2020 was a transformative year in many respects, and the increase in plans for clean energy by governments and corporations is one of the few with a positive spin. Most around the world are recognizing the dire threat of climate change, and investments in clean energy reflect this growing trend. But data over the year shows the majority of world power investments are still going to fossil fuels like oil and natural gas, with cleaner energies taking a backseat.

In data collected by the Energy Policy Tracker, as of Jan. 6, 50 percent of all energy investments established through policies by G20 countries since the pandemic began in 2020 are aimed at bolstering existing fossil fuels. That adds up to over $270 billion allocated over the course of the year, dwarfing the $177 billion allocated to clean energy at 35 percent. Other energies on the year made up 17 percent of policies with $94 billion.

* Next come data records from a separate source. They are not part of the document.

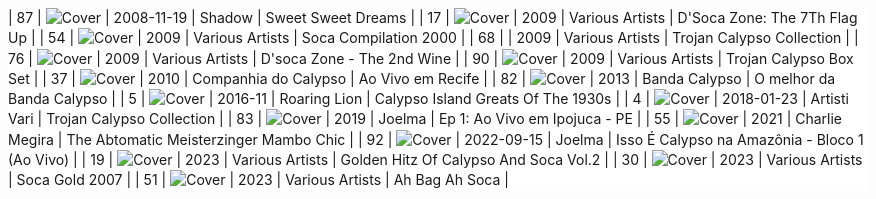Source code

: | 87 | ![Cover](https://i.discogs.com/ZvMWq-NKz-OTW0GxvR9gRQaSCZD6hMaLh3tqpoSxo9A/rs:fit/g:sm/q:40/h:150/w:150/czM6Ly9kaXNjb2dz/LWRhdGFiYXNlLWlt/YWdlcy9SLTE0MTAy/NDgtMTIxNzMxOTk3/Ny5qcGVn.jpeg) | 2008-11-19 | Shadow | Sweet Sweet Dreams |
| 17 | ![Cover](https://i.discogs.com/-DM8u4ZgktagfB-f4gsxrL7kBdMJC6olzC14nHn8OBs/rs:fit/g:sm/q:40/h:150/w:150/czM6Ly9kaXNjb2dz/LWRhdGFiYXNlLWlt/YWdlcy9SLTE4ODcx/NjM5LTE2MjE5MTA5/MzctMzQ3Mi5qcGVn.jpeg) | 2009 | Various Artists | D'Soca Zone: The 7Th Flag Up |
| 54 | ![Cover](https://i.discogs.com/91dviHomhuUGo_DpsUbRJU82CNcftN3iBX-kMia5u1I/rs:fit/g:sm/q:40/h:150/w:150/czM6Ly9kaXNjb2dz/LWRhdGFiYXNlLWlt/YWdlcy9SLTExMjA2/ODctMTIxMTIyMTQ3/OC5qcGVn.jpeg) | 2009 | Various Artists | Soca Compilation 2000 |
| 68 |  | 2009 | Various Artists | Trojan Calypso Collection |
| 76 | ![Cover](https://i.discogs.com/-DM8u4ZgktagfB-f4gsxrL7kBdMJC6olzC14nHn8OBs/rs:fit/g:sm/q:40/h:150/w:150/czM6Ly9kaXNjb2dz/LWRhdGFiYXNlLWlt/YWdlcy9SLTE4ODcx/NjM5LTE2MjE5MTA5/MzctMzQ3Mi5qcGVn.jpeg) | 2009 | Various Artists | D'soca Zone - The 2nd Wine |
| 90 | ![Cover](https://i.discogs.com/91dviHomhuUGo_DpsUbRJU82CNcftN3iBX-kMia5u1I/rs:fit/g:sm/q:40/h:150/w:150/czM6Ly9kaXNjb2dz/LWRhdGFiYXNlLWlt/YWdlcy9SLTExMjA2/ODctMTIxMTIyMTQ3/OC5qcGVn.jpeg) | 2009 | Various Artists | Trojan Calypso Box Set |
| 37 | ![Cover](https://i.discogs.com/kFdFuKpv_rVSBTfXfkbXUsUi1MPAcJ1GW-ZhvTGhtvU/rs:fit/g:sm/q:40/h:150/w:150/czM6Ly9kaXNjb2dz/LWRhdGFiYXNlLWlt/YWdlcy9SLTE2MjAx/MTk0LTE2MDUxODQz/NjEtNzE5Ni5qcGVn.jpeg) | 2010 | Companhia do Calypso | Ao Vivo em Recife |
| 82 | ![Cover](https://i.discogs.com/vSh7XLi_dlqW9nETrioZor8l9aZ9gunQmmccOaVoV-4/rs:fit/g:sm/q:40/h:150/w:150/czM6Ly9kaXNjb2dz/LWRhdGFiYXNlLWlt/YWdlcy9SLTEzNTY2/MTk4LTE1ODc3NDQ5/NzYtMTU5OC5qcGVn.jpeg) | 2013 | Banda Calypso | O melhor da Banda Calypso |
| 5 | ![Cover](https://i.discogs.com/PWBhfladqUWoa2veIN_YbOF56UrBbsclZpghnulagxo/rs:fit/g:sm/q:40/h:150/w:150/czM6Ly9kaXNjb2dz/LWRhdGFiYXNlLWlt/YWdlcy9SLTk0MjY4/NjctMTQ4MDM3MjE2/OC0xMTExLmpwZWc.jpeg) | 2016-11 | Roaring Lion | Calypso Island Greats Of The 1930s |
| 4 | ![Cover](https://i.discogs.com/w-N23yN3IJ07M2SQ9XQyJY9HMS83E-JJdOmC7wnscYI/rs:fit/g:sm/q:40/h:150/w:150/czM6Ly9kaXNjb2dz/LWRhdGFiYXNlLWlt/YWdlcy9SLTE1MjM4/MjA4LTE1ODg1MjIz/MjEtMTYzNi5qcGVn.jpeg) | 2018-01-23 | Artisti Vari | Trojan Calypso Collection |
| 83 | ![Cover](https://i.discogs.com/yX89_tqhUHe-gyQELSV_gsw1GAR7cXeEA0fJZUu-v5A/rs:fit/g:sm/q:40/h:150/w:150/czM6Ly9kaXNjb2dz/LWRhdGFiYXNlLWlt/YWdlcy9SLTEwNDIz/Nzk0LTE2NjUyNzc4/NDctODc3MS5wbmc.jpeg) | 2019 | Joelma | Ep 1: Ao Vivo em Ipojuca - PE |
| 55 | ![Cover](https://i.discogs.com/4ZctOTRYe5u5dAGDHlKKqm5QrOMhtGsLpnQb5R9EC9Y/rs:fit/g:sm/q:40/h:150/w:150/czM6Ly9kaXNjb2dz/LWRhdGFiYXNlLWlt/YWdlcy9SLTIxMjAy/NjU3LTE2Mzg0NjYy/MTItNjQ0Ny5qcGVn.jpeg) | 2021 | Charlie Megira | The Abtomatic Meisterzinger Mambo Chic |
| 92 | ![Cover](https://i.discogs.com/KnTtkrGSyGVRVa8_QAOOCcBb4YbFzx3iFAjM5CNBGhc/rs:fit/g:sm/q:40/h:150/w:150/czM6Ly9kaXNjb2dz/LWRhdGFiYXNlLWlt/YWdlcy9SLTkxMDE2/NTEtMTQ3NDg0Nzcx/Mi03NjEyLmpwZWc.jpeg) | 2022-09-15 | Joelma | Isso É Calypso na Amazônia - Bloco 1 (Ao Vivo) |
| 19 | ![Cover](https://i.discogs.com/c7wVSWlGT0aW6QKArXn3mcYNNdrWvjBpM6z5Lv4qDlw/rs:fit/g:sm/q:40/h:150/w:150/czM6Ly9kaXNjb2dz/LWRhdGFiYXNlLWlt/YWdlcy9SLTQwMDU4/ODQtMTUwNTMxMjA0/My0xMzI4LmpwZWc.jpeg) | 2023 | Various Artists | Golden Hitz Of Calypso And Soca Vol.2 |
| 30 | ![Cover](https://i.discogs.com/MbWVsSLnwj-G-tffY6M_XR_Lns6zQ8fsnky6iCInRMU/rs:fit/g:sm/q:40/h:150/w:150/czM6Ly9kaXNjb2dz/LWRhdGFiYXNlLWlt/YWdlcy9SLTQ3ODMy/NzMtMTQzOTAzOTEz/MS04MDExLmpwZWc.jpeg) | 2023 | Various Artists | Soca Gold 2007 |
| 51 | ![Cover](https://i.discogs.com/91dviHomhuUGo_DpsUbRJU82CNcftN3iBX-kMia5u1I/rs:fit/g:sm/q:40/h:150/w:150/czM6Ly9kaXNjb2dz/LWRhdGFiYXNlLWlt/YWdlcy9SLTExMjA2/ODctMTIxMTIyMTQ3/OC5qcGVn.jpeg) | 2023 | Various Artists | Ah Bag Ah Soca |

The rhetoric of policymakers and business leaders this past year has pushed the idea of a clean energy future farther than it's ever been. Policy positions and actions, however, continue to show how money allocations are still going to fossil fuel investments and new dirty energy projects. The $177 billion aimed at clean energy is certainly a step in the right direction, but many scientists and climate advocates are urging policymakers to move away from fossil fuels at a much faster pace. This data hints at the fact that large energy corporations are still the bottleneck for change into a cleaner energy future, and their resistance is indicative of a lack of urgency which threatens to put people’s lives at risk in the coming years.